## Requirement:
Look through the records that follow. Copy every line containing the word "VEGA".

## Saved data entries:
========================================

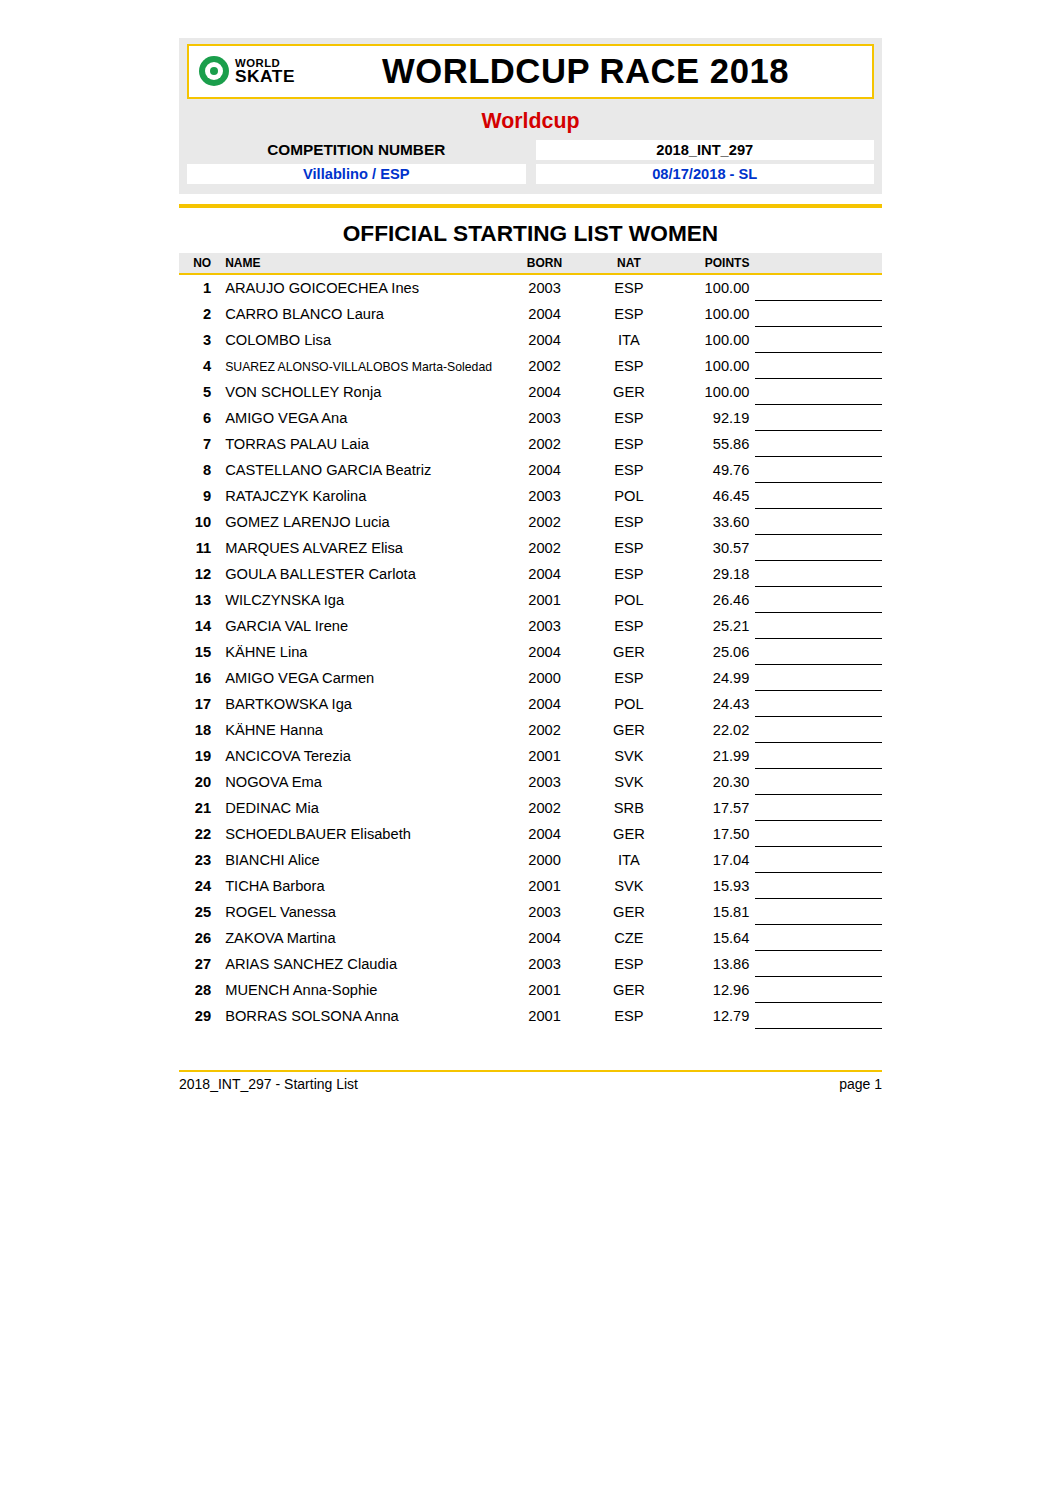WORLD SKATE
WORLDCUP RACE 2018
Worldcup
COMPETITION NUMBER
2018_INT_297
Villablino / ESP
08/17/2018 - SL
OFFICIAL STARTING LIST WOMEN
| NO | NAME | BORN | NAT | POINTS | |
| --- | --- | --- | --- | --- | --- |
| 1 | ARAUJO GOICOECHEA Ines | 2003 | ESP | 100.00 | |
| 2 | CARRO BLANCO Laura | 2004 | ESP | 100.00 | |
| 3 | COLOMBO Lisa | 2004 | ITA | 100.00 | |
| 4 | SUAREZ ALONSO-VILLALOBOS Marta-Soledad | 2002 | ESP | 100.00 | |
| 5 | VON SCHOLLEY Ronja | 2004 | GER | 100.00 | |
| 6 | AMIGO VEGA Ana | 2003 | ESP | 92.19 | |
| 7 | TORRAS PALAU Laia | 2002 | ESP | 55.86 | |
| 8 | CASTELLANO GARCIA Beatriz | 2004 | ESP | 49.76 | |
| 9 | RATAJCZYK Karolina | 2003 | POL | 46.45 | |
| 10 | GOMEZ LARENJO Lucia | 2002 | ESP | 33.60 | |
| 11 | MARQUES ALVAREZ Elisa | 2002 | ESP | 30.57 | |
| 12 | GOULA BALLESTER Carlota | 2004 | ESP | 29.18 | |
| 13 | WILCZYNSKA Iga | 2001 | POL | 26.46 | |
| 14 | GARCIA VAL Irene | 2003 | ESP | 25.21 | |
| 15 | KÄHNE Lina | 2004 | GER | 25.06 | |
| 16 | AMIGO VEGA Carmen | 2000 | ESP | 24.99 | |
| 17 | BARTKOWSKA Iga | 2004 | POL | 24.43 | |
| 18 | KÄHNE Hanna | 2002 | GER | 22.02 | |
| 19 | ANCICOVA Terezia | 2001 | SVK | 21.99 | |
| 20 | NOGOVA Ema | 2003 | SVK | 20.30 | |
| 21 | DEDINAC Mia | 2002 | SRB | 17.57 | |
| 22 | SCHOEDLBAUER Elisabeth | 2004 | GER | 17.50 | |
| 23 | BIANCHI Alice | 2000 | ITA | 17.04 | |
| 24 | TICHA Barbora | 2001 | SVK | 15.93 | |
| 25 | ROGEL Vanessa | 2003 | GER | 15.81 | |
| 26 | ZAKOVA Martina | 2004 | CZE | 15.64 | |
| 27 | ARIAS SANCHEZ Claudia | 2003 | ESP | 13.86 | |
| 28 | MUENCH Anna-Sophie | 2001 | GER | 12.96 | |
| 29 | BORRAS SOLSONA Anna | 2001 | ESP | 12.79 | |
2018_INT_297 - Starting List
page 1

========================================

## Solution below:
| 6 | AMIGO VEGA Ana | 2003 | ESP | 92.19 | |
| 16 | AMIGO VEGA Carmen | 2000 | ESP | 24.99 | |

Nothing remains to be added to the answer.